Michael Sandel en 7 dates
1953 Naissance le 5 mars à Minneapolis (Minnesota).
1981 Étudiant boursier à Oxford, il soutient sa thèse sous la direction de Charles Taylor, avant d’intégrer l’université Harvard.
1982 Publication du Libéralisme et les limites de la justice.
2002 Nommé par George W. Bush au Conseil américain de bioéthique, il s’oppose aux projets d’homme augmenté.
2005 « Justice. What’s the Right Thing to Do? », son cours à Harvard, est filmé en douze épisodes
et diffusé sur YouTube. Il totalise plus de 7 millions de vues.
2012 Il intervient à la demande du Britannique Ed Miliband à la conférence annuelle du Parti travailliste et inspire la critique du « capitalisme de prédation » développée par les travaillistes.
Septembre 2020 Publication de The Tyranny of Merit. What’s Become of the Common Good? (Farrar, Straus and Giroux, à paraître en 2021 chez Albin Michel).
Comment avez-vous vécu la crise du Covid ? Et qu’en retenez-vous ?
Michael J. Sandel : J’ai traversé la crise en restant ici, dans ma maison familiale près de Boston. J’y suis resté pendant tout le temps du confinement. J’y ai pris conscience que la possibilité qui m’était donnée de me retirer chez moi en sécurité dépendait de toute une série de travailleurs restés « au front » : éboueurs, caissiers, livreurs, pompiers, personnels soignants, gérants des entrepôts, etc. Ils ont exposé leur vie pour nous permettre de demeurer en sécurité. Ce fait massif révèle le caractère indispensable de métiers pourtant mal rémunérés et qui ne jouissent pas de l’estime sociale qu’ils méritent. J’espère que cette crise nous fera comprendre ce que nous leur devons.
Cette crise, avez-vous remarqué, nous oblige à articuler deux principes opposés : se protéger les uns des autres et tabler sur la solidarité. N’est-ce pas le cas aussi à l’échelle internationale où les nations jouent leur propre partition, alors qu’elles devraient coordonner leur action ?
Idéalement, pour maîtriser une épidémie globale, nous aurions besoin de coopération internationale. Or elle a beaucoup de mal à se mettre en place. C’était vrai pour les masques hier, ce sera vrai pour les vaccins demain. Nous sortons pourtant de quatre décennies d’ouverture des nations les unes avec les autres. Alors que la pandémie a mis en évidence notre vulnérabilité partagée, nous y répondons en nous repliant sur les souverainetés nationales. Ce repli sera l’une des conséquences politiques durables de cette crise. À l’avenir, les frontières compteront davantage.

----

D'après le texte sur Michael Sandel, où a-t-il passé tout le confinement ? Les enregistrements n'ont aucun rôle dans ce travail.

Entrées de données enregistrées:
----

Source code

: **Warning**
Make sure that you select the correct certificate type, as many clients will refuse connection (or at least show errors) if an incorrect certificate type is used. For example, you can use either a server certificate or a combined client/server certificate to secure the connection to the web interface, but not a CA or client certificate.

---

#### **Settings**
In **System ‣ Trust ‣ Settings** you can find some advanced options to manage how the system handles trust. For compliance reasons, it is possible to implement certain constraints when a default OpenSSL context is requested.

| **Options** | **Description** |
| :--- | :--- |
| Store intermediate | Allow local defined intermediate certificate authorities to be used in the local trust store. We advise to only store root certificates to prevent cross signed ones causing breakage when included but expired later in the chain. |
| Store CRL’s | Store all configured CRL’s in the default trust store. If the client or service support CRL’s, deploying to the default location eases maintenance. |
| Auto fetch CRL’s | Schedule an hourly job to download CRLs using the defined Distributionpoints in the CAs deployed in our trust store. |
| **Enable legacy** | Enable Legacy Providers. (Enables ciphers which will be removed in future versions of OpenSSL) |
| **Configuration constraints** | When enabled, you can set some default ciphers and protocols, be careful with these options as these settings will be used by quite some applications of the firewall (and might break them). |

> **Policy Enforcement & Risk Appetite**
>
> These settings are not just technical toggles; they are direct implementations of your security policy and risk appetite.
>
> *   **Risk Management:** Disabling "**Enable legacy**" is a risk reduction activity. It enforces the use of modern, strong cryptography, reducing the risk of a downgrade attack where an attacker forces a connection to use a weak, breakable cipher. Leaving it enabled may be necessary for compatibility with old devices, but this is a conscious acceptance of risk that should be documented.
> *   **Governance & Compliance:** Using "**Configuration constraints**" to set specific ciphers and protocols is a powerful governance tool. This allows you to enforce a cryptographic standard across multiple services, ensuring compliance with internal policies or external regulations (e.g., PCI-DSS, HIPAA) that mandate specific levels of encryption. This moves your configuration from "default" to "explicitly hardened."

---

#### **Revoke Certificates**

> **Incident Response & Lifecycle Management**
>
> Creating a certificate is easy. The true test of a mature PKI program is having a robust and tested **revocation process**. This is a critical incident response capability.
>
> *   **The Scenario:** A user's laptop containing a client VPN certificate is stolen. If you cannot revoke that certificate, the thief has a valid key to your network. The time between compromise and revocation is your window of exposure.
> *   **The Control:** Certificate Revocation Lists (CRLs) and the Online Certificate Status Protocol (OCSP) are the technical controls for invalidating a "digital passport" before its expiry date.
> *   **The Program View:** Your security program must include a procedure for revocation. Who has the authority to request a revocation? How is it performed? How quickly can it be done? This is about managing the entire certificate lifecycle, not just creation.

----

Résultat de l'exercice
Dans sa maison familiale près de Boston.